Most keyboard replacements suffer from the disadvantage of treating the space bar as an afterthought. But the space bar is actually the most important key on the keyboard - that's why it's the biggest! It's used almost twice as often as any other key, accounting for 18% of all keystrokes (compared to 10% for E, 7% for T, 6% for A, etc.). With ASETNIOP, the space bar is unchanged from a traditional QWERTY keyboard - you strike it with your thumb - and it isn't used to form any other combinations, which eliminates "step-on" errors where you accidentally form unwanted combinations by pressing one key before you've released the previous one. And ASETNIOP actually makes use of your other thumb (which is otherwise idle on a traditional keyboard) to activate the shift key, and to activate an autofill feature that automatically predicts the remaining letters in words as you begin typing them.
All of the letters of the alphabet, plus the most commonly used punctuation symbols, are available in ASETNIOP using two-finger chords.
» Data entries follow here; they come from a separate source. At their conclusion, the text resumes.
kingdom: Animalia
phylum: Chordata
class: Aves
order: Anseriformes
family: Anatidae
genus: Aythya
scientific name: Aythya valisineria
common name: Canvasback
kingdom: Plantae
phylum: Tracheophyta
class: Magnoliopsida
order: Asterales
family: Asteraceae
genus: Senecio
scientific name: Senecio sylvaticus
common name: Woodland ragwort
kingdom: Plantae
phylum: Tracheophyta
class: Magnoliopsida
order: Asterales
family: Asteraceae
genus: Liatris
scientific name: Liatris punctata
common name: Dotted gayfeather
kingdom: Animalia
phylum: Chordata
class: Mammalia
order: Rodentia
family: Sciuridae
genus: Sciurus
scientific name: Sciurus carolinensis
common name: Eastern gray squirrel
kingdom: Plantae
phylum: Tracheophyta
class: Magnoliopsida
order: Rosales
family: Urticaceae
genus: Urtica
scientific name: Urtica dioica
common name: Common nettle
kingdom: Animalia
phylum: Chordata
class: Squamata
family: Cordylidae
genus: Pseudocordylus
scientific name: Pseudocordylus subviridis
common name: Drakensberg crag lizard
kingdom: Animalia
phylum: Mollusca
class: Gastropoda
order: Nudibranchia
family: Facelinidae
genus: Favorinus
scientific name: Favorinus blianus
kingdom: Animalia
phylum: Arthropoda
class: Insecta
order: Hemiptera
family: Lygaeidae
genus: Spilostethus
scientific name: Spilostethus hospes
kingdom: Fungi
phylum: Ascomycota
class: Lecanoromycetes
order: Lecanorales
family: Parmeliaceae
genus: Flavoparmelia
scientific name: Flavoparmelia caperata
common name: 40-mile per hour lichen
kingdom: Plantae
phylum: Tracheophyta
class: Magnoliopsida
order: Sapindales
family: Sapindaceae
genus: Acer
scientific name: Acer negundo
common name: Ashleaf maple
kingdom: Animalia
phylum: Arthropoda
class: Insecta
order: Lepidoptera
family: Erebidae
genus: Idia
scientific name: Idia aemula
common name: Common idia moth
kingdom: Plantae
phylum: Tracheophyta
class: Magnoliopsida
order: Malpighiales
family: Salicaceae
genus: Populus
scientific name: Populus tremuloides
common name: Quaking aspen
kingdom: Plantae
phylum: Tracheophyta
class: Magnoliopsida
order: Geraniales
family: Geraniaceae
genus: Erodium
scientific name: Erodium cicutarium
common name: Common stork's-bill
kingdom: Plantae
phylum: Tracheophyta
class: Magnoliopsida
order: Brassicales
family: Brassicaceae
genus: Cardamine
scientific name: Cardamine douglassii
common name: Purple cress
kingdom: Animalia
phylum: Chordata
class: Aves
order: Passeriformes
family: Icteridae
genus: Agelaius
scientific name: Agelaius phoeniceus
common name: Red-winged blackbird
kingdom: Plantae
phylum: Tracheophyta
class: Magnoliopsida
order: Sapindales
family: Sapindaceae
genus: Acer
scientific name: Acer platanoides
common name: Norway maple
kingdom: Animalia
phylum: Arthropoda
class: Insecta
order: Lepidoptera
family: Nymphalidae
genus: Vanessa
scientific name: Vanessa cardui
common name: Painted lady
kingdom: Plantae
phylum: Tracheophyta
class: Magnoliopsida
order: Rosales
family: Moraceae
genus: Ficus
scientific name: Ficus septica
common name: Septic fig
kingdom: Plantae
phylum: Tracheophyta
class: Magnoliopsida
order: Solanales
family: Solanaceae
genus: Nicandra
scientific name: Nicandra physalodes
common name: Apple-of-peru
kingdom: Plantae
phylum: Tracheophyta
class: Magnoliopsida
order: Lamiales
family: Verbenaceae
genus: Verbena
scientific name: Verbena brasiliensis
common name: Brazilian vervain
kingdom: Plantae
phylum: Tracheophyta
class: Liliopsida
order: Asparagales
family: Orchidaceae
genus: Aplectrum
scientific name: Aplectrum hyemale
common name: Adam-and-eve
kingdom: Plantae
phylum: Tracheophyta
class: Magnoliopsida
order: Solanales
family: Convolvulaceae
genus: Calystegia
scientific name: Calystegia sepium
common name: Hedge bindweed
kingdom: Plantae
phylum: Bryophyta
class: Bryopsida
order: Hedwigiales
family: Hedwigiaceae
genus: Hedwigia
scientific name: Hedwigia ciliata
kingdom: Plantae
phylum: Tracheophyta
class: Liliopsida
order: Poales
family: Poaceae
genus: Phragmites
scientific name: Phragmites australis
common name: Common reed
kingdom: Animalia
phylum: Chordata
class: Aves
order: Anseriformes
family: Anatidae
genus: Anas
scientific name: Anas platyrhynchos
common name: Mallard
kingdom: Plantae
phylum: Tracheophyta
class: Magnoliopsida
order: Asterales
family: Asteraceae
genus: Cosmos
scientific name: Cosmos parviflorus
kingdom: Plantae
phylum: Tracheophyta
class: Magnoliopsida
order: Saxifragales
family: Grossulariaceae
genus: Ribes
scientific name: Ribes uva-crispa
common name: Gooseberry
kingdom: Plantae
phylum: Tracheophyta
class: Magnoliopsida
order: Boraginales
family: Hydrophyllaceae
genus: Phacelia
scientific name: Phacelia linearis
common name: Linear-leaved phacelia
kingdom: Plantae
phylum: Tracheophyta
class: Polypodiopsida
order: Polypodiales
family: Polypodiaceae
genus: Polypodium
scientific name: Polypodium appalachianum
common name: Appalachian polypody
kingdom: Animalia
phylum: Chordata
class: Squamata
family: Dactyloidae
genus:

But chords consisting of three or more fingers can be used as well, as shortcuts to generate entire words. It's not complicated to memorize any combinations, however, because each shortcut is formed by the group of keys that would normally be pressed separately to type the word. For example, the word "the" can be produced by pressing the T key (left middle finger), the H chord (right index and middle fingers) and the E key (left index finger) all at the same time. Shortcuts can be used to produce some of the most commonly used words, like "and", "be", "of", "that", "not", "with", "you", "this", "but", "who", and dozens of others. In order to gain access to numbers and symbols, there’s a special code for switching layouts consisting of the index finger and pinky of both hands (easily remembered as the “devil horns”).